So here is my problem
Sample input (file.txt)
all chars possible
[[example.org]][1500]
all chars possible
[[example.org]][1318]
all chars possible
[1318]: https://web.example.org/web/https://example.com
[1500]: https://web.example.org/web/https://example.net
all chars possible
Sample desired output (file.txt)
all chars possible
[[example.org]](https://web.example.org/web/https://example.net)
all chars possible
[[example.org]](https://web.example.org/web/https://example.com)
all chars possible
(basically again every special char)
For the first match, brackets are constant, number is variable and can be 1-4 numbers in length. [[example.org]][variable number]
For the second match brackets are constant, semi colon as well, number is variable 1-4 in length and matching the previous variable number (reference in markdown),followed by a space and then any URL possible, http with any URL char possible BUT always starts with https://web.example.org/web/)
So I want to replace things as follows
[[example.org]][1500]
By (for every matching number without being hampered by the ton of special chars in the file)
[[example.org]](URL)
In this case
[[example.org]](https://web.exampe.org/web/https://example.net)
And then remove the [1500]: https://web.example.org/web/https://example.net
after modification
Ending with:
(tons of special chars/text/url)
[[example.org]](https://web.example.org/web/https://example.net)
(tons of special chars/text/url)
The first regex I made is:
\[\[example.org\]\]\[([0-9]{1,4})\]
Capture group 1 getting [1500]
The second regex I made is:
[1500\]: (.*)

[Skeletal landmark records]
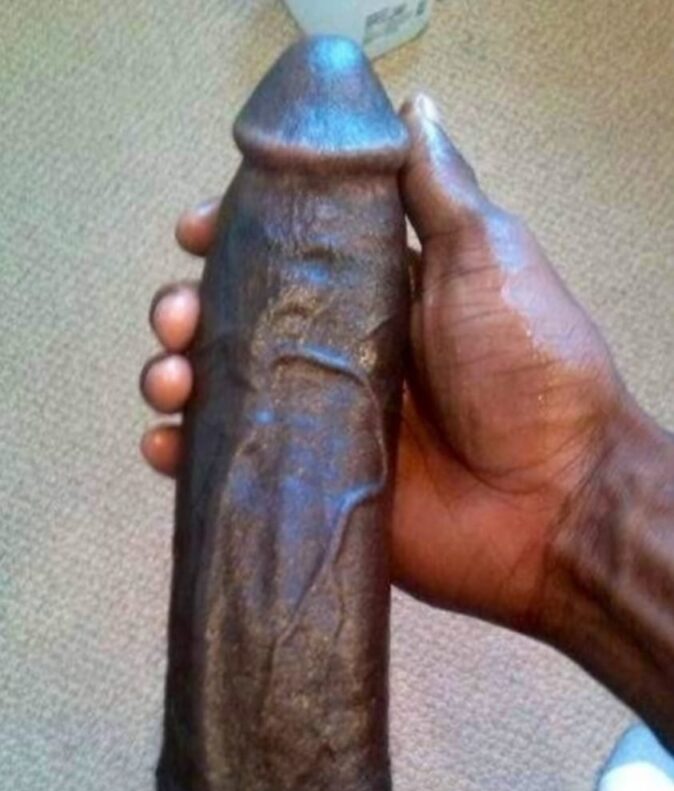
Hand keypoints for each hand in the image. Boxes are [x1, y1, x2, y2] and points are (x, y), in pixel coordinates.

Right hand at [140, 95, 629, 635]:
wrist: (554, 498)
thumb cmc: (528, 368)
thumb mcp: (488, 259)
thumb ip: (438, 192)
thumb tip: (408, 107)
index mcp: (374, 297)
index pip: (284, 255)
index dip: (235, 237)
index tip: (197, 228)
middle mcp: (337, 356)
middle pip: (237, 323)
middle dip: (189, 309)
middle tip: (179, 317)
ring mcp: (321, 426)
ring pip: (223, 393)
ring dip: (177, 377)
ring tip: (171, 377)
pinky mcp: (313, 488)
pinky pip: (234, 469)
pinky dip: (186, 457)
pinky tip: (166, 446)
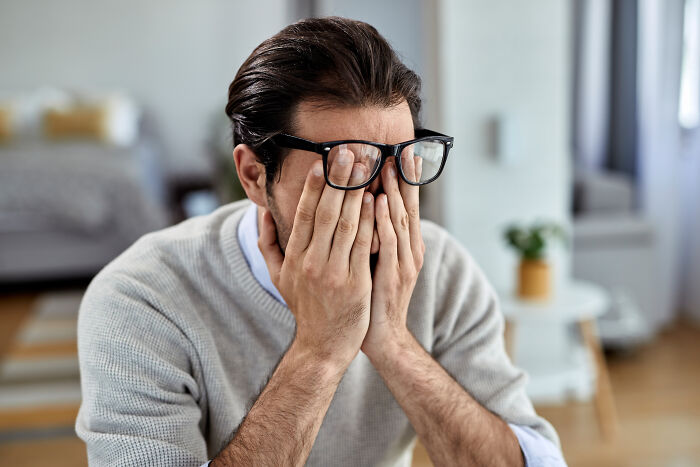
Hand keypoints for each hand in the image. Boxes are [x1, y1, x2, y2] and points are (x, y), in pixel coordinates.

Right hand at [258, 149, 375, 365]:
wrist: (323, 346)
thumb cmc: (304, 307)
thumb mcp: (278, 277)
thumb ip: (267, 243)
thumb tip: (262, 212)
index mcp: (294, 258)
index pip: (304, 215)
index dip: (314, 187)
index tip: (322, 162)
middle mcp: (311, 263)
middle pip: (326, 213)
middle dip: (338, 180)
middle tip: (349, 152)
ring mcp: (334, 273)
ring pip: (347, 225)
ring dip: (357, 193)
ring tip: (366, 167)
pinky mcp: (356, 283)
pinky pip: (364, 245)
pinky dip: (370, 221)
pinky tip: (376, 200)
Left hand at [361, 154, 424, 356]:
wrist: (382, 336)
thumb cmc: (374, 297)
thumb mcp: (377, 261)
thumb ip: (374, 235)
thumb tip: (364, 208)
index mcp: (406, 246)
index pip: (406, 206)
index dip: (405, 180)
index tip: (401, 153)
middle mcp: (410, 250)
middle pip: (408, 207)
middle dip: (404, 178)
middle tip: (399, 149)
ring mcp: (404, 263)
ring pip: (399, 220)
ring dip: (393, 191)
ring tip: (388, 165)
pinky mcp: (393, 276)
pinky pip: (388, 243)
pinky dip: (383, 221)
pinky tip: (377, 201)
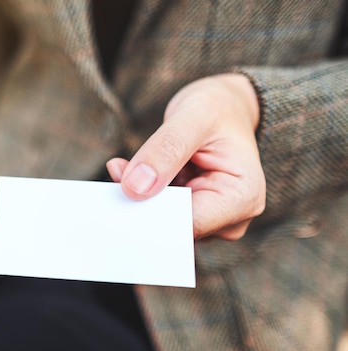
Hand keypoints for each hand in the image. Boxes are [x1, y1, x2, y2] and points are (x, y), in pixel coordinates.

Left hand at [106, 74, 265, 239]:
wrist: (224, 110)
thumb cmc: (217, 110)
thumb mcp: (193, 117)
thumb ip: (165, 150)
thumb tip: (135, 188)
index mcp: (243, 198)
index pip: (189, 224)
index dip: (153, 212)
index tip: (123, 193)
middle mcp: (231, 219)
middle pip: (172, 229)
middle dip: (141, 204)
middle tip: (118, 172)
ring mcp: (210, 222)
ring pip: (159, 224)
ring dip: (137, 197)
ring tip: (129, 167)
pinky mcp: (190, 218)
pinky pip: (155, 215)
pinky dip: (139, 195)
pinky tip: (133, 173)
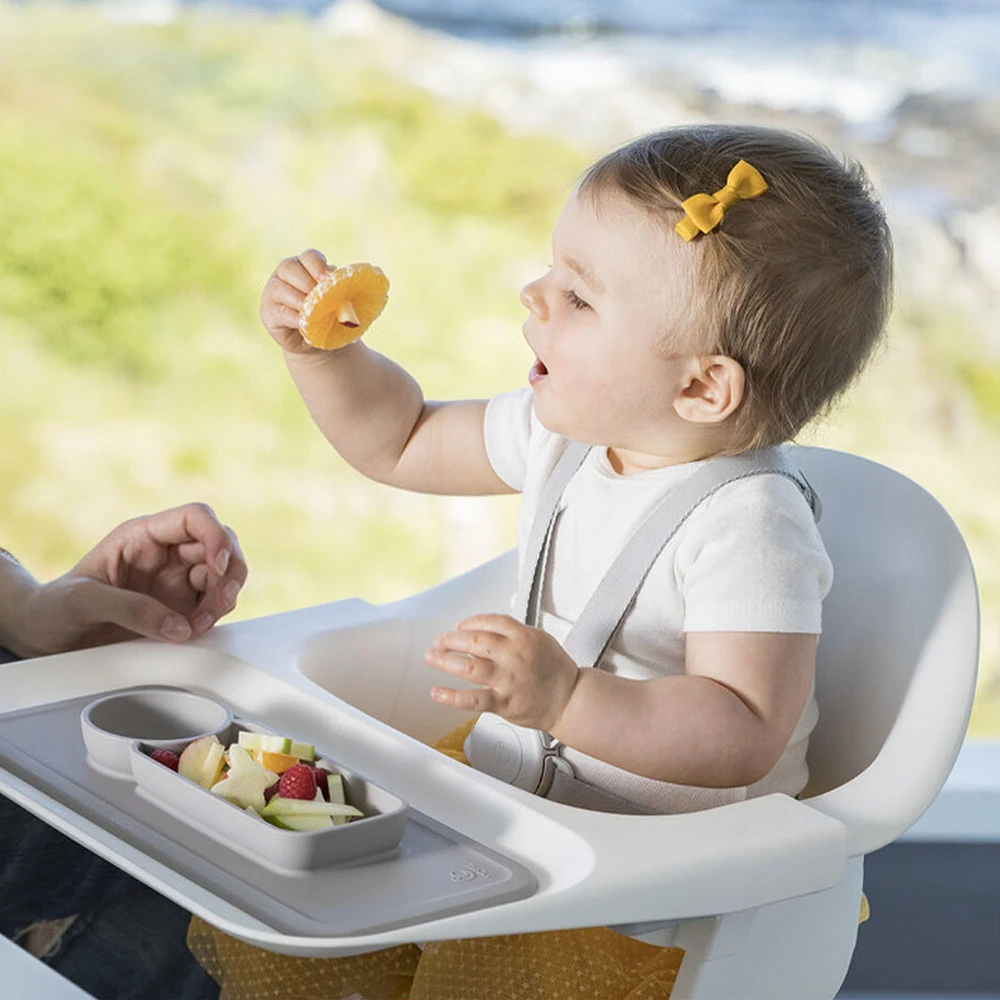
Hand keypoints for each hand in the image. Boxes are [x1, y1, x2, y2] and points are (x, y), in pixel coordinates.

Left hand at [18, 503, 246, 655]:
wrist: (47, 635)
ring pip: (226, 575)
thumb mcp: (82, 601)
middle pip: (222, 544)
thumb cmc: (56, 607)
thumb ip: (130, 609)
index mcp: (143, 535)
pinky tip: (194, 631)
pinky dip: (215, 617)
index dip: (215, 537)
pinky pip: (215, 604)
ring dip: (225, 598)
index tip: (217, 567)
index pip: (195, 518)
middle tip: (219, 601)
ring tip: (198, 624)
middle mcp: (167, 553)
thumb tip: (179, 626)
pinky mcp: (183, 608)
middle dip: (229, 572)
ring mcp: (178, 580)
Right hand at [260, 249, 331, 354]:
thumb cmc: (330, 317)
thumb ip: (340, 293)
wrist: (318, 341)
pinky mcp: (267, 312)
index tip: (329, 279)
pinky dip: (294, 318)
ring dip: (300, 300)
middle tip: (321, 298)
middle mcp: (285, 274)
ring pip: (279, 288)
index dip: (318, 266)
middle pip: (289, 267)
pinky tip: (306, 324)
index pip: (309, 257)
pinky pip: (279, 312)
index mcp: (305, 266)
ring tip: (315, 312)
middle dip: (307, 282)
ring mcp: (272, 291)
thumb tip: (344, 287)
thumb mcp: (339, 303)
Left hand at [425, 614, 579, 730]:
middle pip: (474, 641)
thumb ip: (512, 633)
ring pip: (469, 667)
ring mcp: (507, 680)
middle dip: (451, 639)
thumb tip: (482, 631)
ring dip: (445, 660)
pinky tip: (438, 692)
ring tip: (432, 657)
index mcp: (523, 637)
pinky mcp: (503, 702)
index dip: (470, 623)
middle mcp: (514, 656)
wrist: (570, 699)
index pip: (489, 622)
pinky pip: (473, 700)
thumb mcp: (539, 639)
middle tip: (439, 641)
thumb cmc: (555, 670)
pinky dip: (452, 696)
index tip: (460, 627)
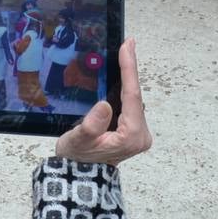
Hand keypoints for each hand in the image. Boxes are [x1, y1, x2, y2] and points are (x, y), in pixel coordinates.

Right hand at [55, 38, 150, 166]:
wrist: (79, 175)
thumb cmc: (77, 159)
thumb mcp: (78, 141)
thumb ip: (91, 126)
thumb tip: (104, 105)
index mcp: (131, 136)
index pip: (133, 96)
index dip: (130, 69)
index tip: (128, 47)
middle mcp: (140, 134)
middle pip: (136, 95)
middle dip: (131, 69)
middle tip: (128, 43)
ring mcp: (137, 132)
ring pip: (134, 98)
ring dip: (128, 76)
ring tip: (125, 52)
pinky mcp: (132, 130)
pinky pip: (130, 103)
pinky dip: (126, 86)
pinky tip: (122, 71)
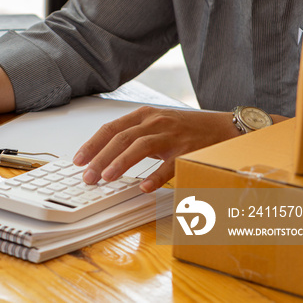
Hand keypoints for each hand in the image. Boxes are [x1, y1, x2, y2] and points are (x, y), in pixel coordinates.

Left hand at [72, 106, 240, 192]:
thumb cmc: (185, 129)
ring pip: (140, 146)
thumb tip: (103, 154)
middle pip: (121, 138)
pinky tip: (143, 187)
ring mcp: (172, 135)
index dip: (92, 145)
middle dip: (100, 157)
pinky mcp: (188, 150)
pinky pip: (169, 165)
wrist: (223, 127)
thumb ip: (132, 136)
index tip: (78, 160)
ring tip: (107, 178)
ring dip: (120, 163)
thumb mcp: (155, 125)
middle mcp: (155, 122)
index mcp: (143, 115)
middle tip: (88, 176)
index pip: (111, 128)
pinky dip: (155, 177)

Problem set>
(1) Echo the part of the regex question that opens with the words containing "So I want to" and closes with "in the file)".
(2) In the regex question, how many digits long can the variable reference number be?
These records come from a separate source.

Answer set>
(1)
So I want to replace things as follows
[[example.org]][1500]
By (for every matching number without being hampered by the ton of special chars in the file)

(2) One to four digits.